According to the claimed invention, the image generating device is used for outputting the first image relative to a left eye polarization angle during the first period and the second image relative to a right eye polarization angle during the second period alternately.
According to the claimed invention, the image generating device stops outputting the images except the first period and the second period.
According to the claimed invention, the image generating device includes a light source for generating images a converging lens for focusing the images generated by the light source, a color wheel for filtering the images transmitted from the converging lens so as to generate corresponding color beams, an integration rod for well mixing the color beams transmitted from the color wheel, a condenser lens for focusing the color beams transmitted from the integration rod, and a prism illumination device for reflecting the color beams transmitted from the condenser lens to the optical control unit.
According to the claimed invention, the optical control unit is a digital micromirror device (DMD) for reflecting the first image or the second image transmitted from the image generating device to the lens selectively.
According to the claimed invention, the polarizing unit is a polaroid.
According to the claimed invention, the polarizing unit is installed between the lens and the screen.
According to the claimed invention, the polarizing unit is combined with the lens.
According to the claimed invention, the polarizing unit is disposed on a surface of the lens.
According to the claimed invention, the polarizing unit is a polarizing membrane laid on the surface of the lens.
According to the claimed invention, the polarizing unit is formed on the surface of the lens by laser processing.
According to the claimed invention, the driving device is a motor.
According to the claimed invention, a projecting system further includes a first polarization lens for allowing the first image transmitted from the polarizing unit and reflected by the screen to pass through so as to receive the first image, and a second polarization lens disposed on a side of the first polarization lens for allowing the second image transmitted from the polarizing unit and reflected by the screen to pass through so as to receive the second image.
According to the claimed invention, the screen is made of aluminum or silver material.
According to the claimed invention, a projecting system is a digital light processing projector.
According to the claimed invention, a method for forming 3D images includes following steps: outputting a first image to a lens during a first period; rotating a polarizing unit to a first angle so as to polarize the first image transmitted from the lens to a screen, outputting a second image to the lens during a second period after the first period wherein a first polarization angle of the first image is different from a second polarization angle of the second image, and rotating the polarizing unit to a second angle so as to polarize the second image transmitted from the lens to the screen wherein an angular difference between the first angle and the second angle is 90 degrees substantially.

GIVEN INFORMATION:
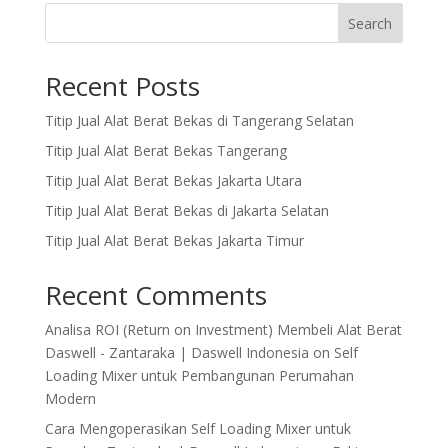
Search
Recent Posts
Titip Jual Alat Berat Bekas di Tangerang Selatan
Titip Jual Alat Berat Bekas Tangerang
Titip Jual Alat Berat Bekas Jakarta Utara
Titip Jual Alat Berat Bekas di Jakarta Selatan
Titip Jual Alat Berat Bekas Jakarta Timur
Recent Comments
Analisa ROI (Return on Investment) Membeli Alat Berat
Daswell - Zantaraka | Daswell Indonesia
on
Self
Loading Mixer untuk Pembangunan Perumahan
Modern
Cara Mengoperasikan Self Loading Mixer untuk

WRITTEN TASK 1:
In the passage on the 3D projecting system, what material is the screen made of?
WRITTEN TASK 2:
Extend the passage on the 3D projecting system, picking up after its final sentence.

OUTPUT 1:
Aluminum or silver material.

OUTPUT 2:
According to the claimed invention, outputting the first image to the lens during the first period includes outputting the first image relative to a left eye polarization angle to the lens during the first period, and outputting the second image to the lens during the second period after the first period includes outputting the second image relative to a right eye polarization angle to the lens during the second period after the first period.
According to the claimed invention, outputting the first image to the lens during the first period includes outputting the first image relative to a right eye polarization angle to the lens during the first period, and outputting the second image to the lens during the second period after the first period includes outputting the second image relative to a left eye polarization angle to the lens during the second period after the first period.
These and other objectives of the present invention will no doubt become obvious to those of ordinary skill in the art after reading the following detailed description of the preferred embodiment that is illustrated in the various figures and drawings.

BRIEF DESCRIPTION OF THE DRAWINGS

FIG. 1 is a diagram of a projecting system capable of forming 3D images according to a preferred embodiment of the present invention.

FIG. 2 is a flowchart of the projecting system forming the 3D images according to the preferred embodiment of the present invention.

FIG. 3 is a diagram of a polarizing unit locating at a first angle and a second angle according to the preferred embodiment of the present invention.

FIG. 4 is a diagram of relationship between polarization angles and projecting images of the polarizing unit during different periods according to the preferred embodiment of the present invention.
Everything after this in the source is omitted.